Rushing into EVs is a mistake. We can accomplish more by hybridizing the real gas-guzzlers, such as delivery and postal trucks and railroad locomotives, than by nagging hybrid drivers into EVs they don't want or need.
I don't think there is any pressure or 'nagging' anyone to buy anything. There are choices, and yes you are 100% right- a PHEV may be the best choice for you.
For us an EV with the right range would be great- lot's of 30-60 miles daily trips and occasionally travel 75-120 miles to adjacent towns- Butte, Bozeman, Great Falls MT. EV with good range would totally work, 75% of our driving.

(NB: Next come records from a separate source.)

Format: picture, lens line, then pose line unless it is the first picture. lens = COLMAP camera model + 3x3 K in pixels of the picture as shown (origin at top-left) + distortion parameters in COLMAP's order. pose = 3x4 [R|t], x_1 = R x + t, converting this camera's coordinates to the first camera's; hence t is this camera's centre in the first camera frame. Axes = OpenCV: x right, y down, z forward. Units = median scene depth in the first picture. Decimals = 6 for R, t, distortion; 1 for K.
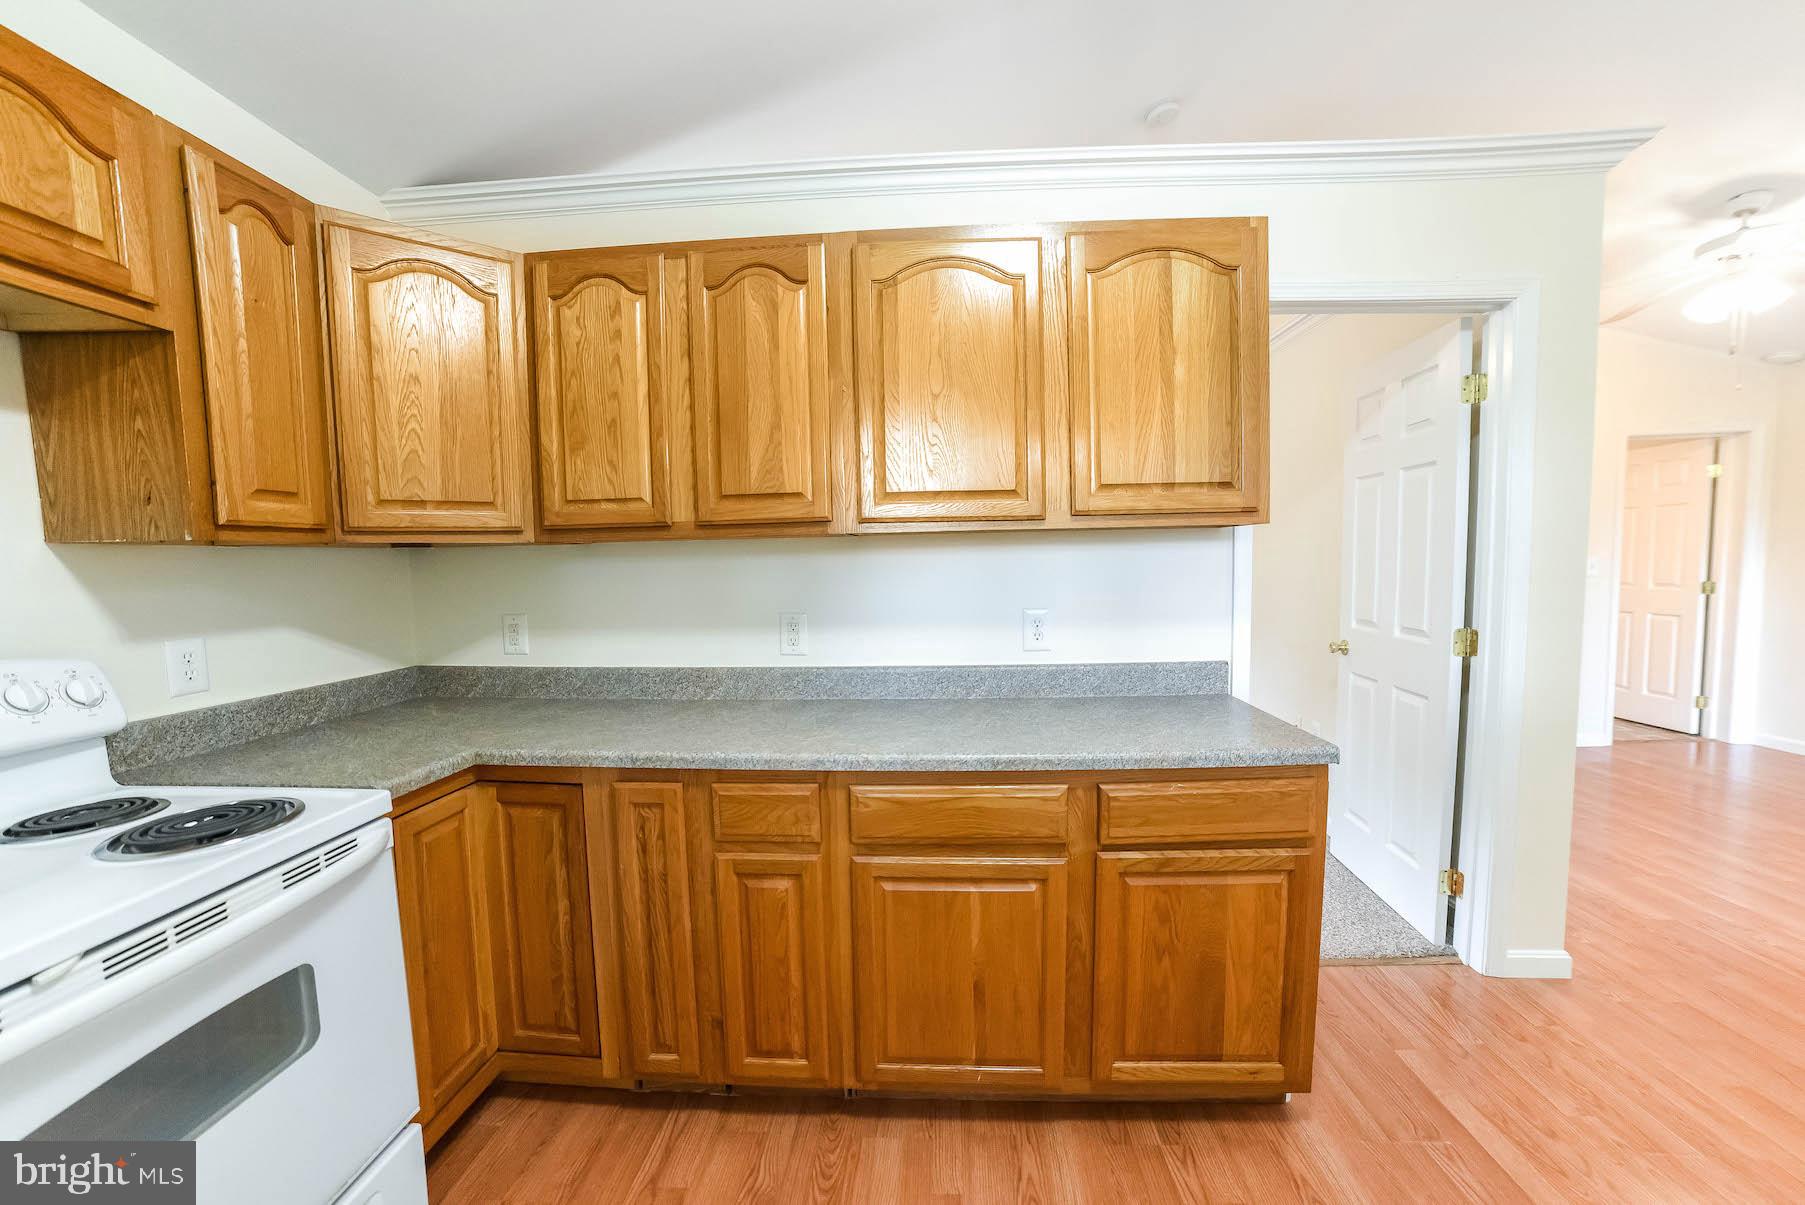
lens RADIAL K [[721.1, 0, 904.3], [0, 721.1, 612.9], [0, 0, 1]] dist [-0.090487, 0.033578]
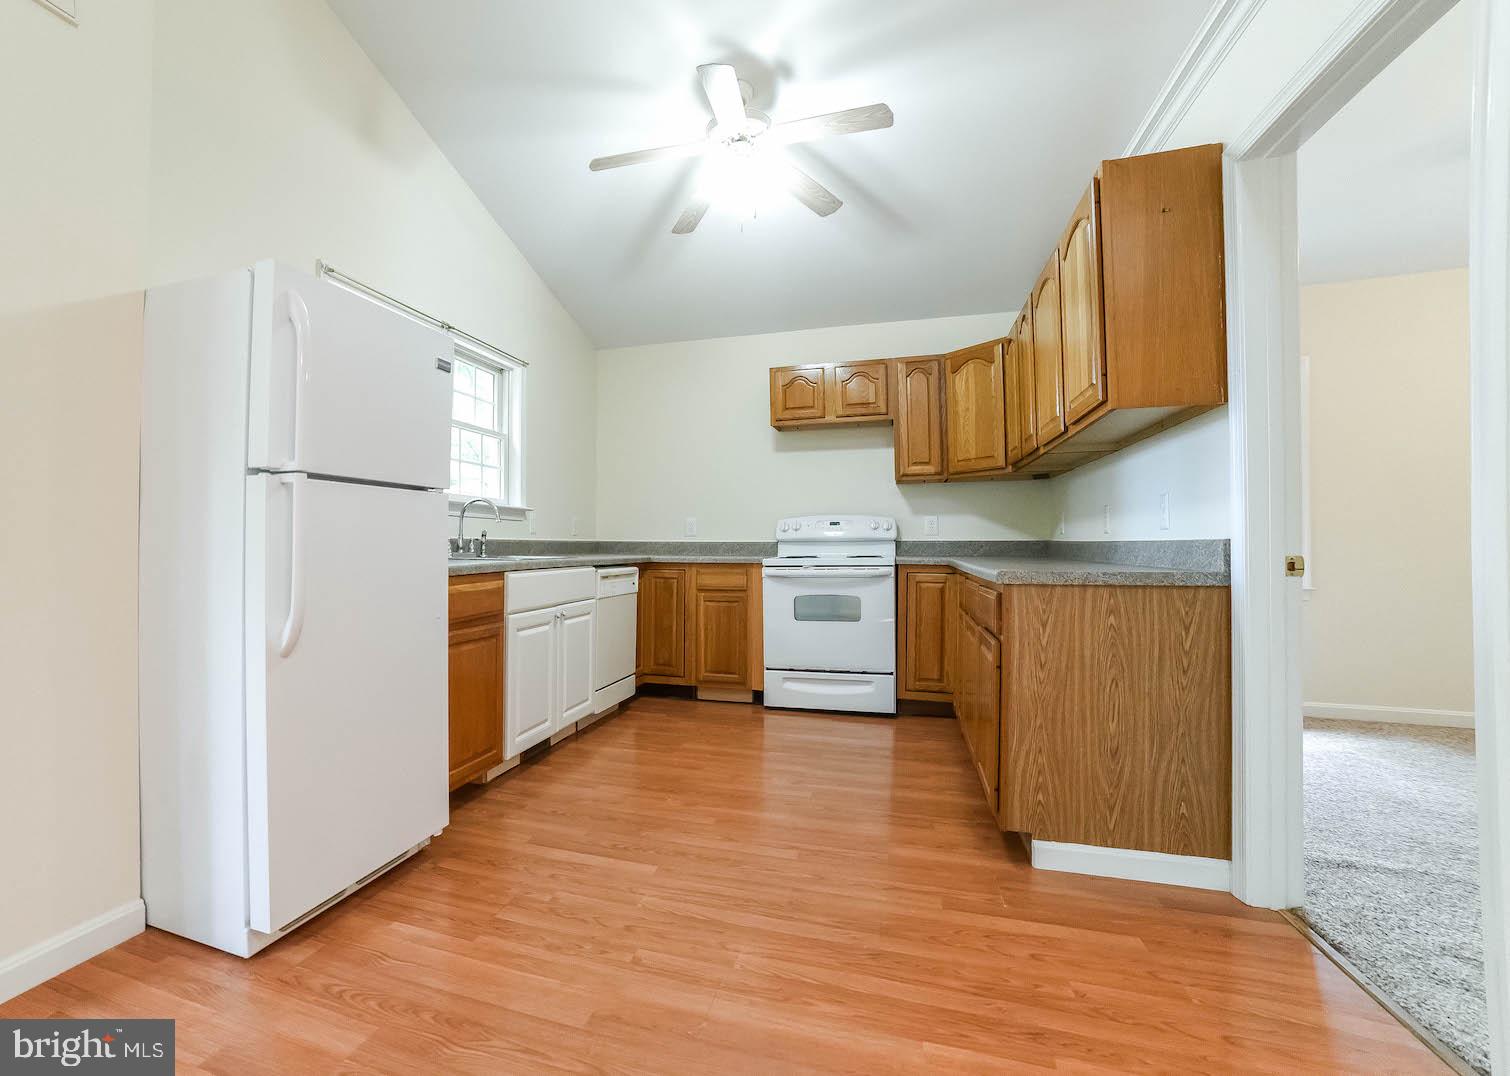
lens RADIAL K [[715.7, 0, 625.1], [0, 715.7, 538.4], [0, 0, 1]] dist [-0.071893, 0.000282]
pose [[-0.305054, 0.009258, -0.952290, 2.128450], [-0.062877, 0.997575, 0.029841, 0.124008], [0.950257, 0.068980, -0.303732, 0.666084]]
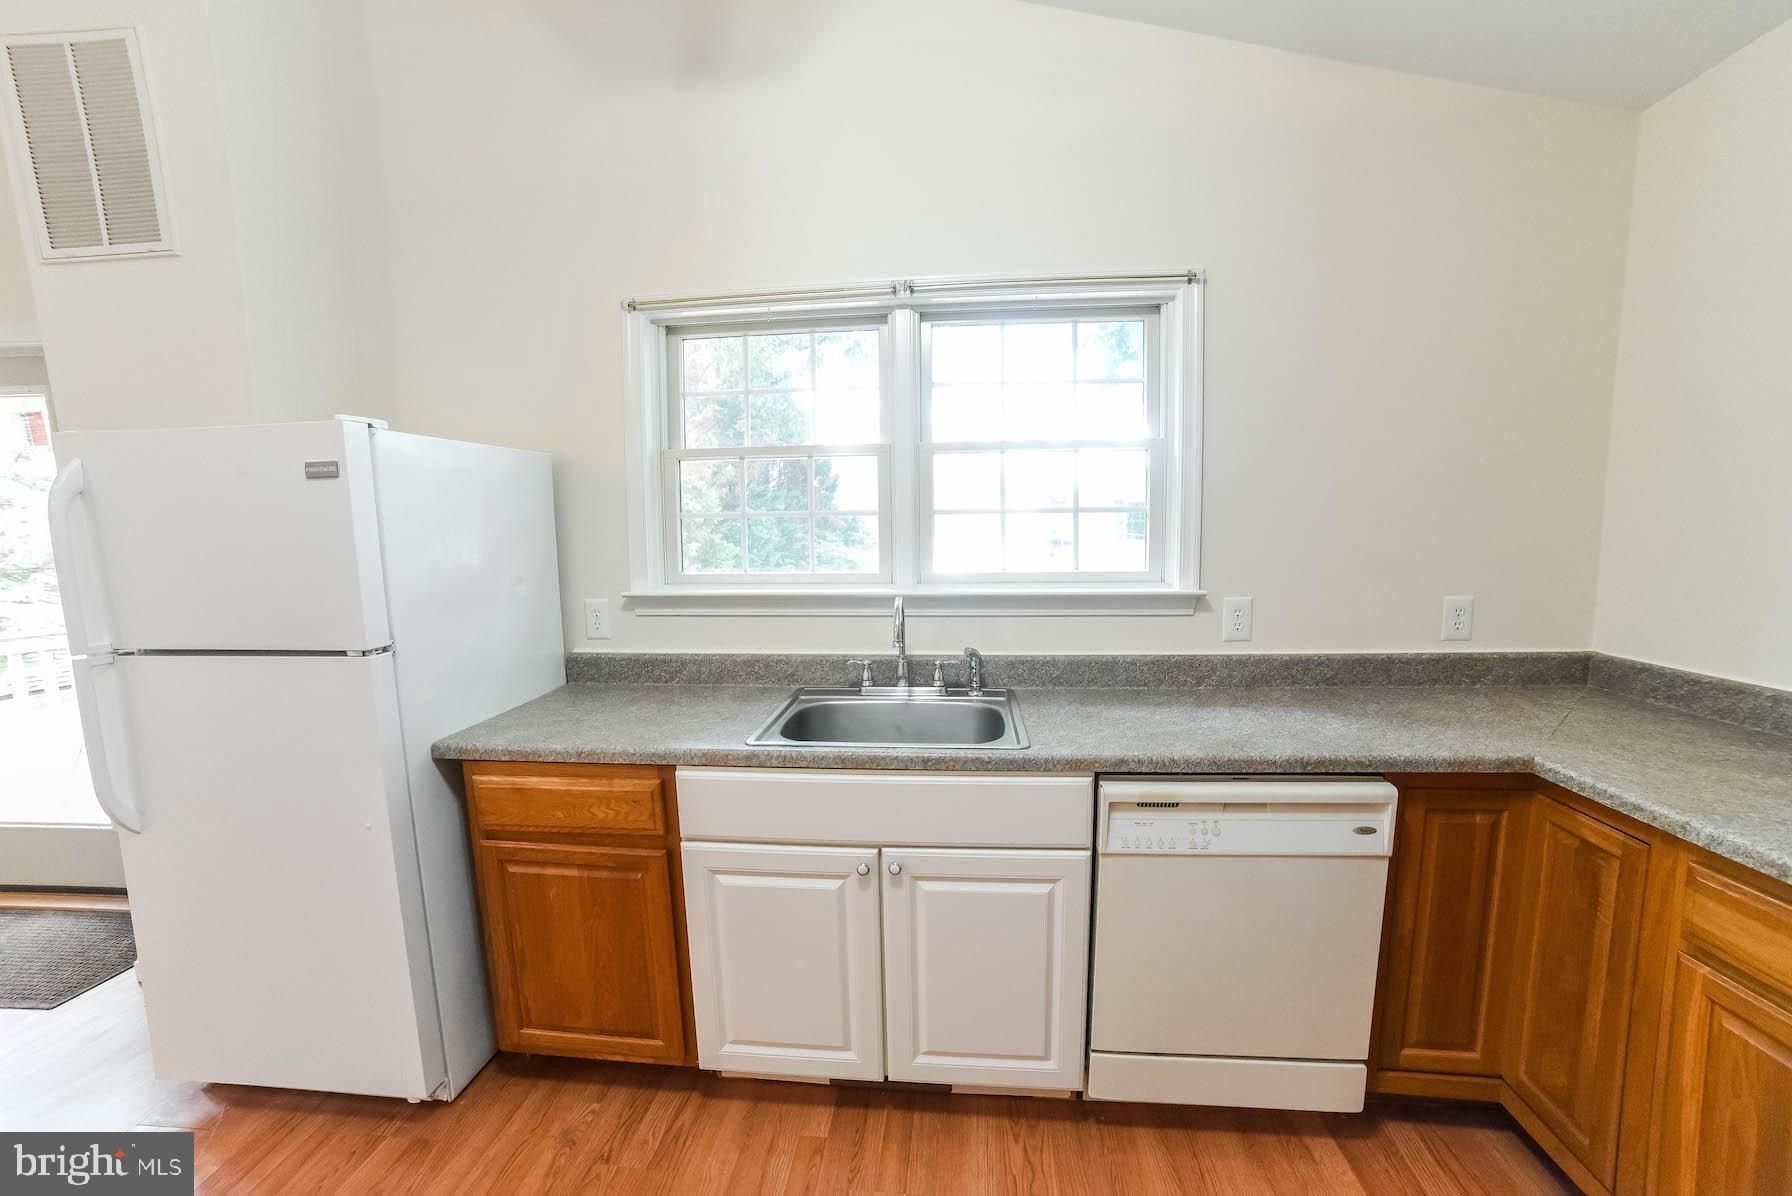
lens RADIAL K [[715.9, 0, 897.8], [0, 715.9, 608.3], [0, 0, 1]] dist [-0.090487, 0.033578]
pose [[-0.998081, 0.030252, 0.054024, 0.087709], [0.039470, 0.983116, 0.178677, -0.104508], [-0.047706, 0.180467, -0.982424, 0.755342]]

But we also travel several times a year thousands of miles in a 3/4 ton truck with a truck camper. ICE all the way.
Consumer choices are GREAT. Let the market dictate the options out there.
If all government meddling was eliminated, common sense would probably urge people to :
[] demand electric traction rail for 90% of all land transport,
[] and tolerate ICEs, Hybrids, and BEVs for the remaining 10%.
- - -
However, that would have dire consequences for the special interest hegemony that gained great wealth from the destruction of the railroad option.
- - -
And the great Anthropogenic Climate Change Hoaxers would be shown up as frauds, too.
Yes, I'm excommunicated as a heretic from the Church of the Warming Planet.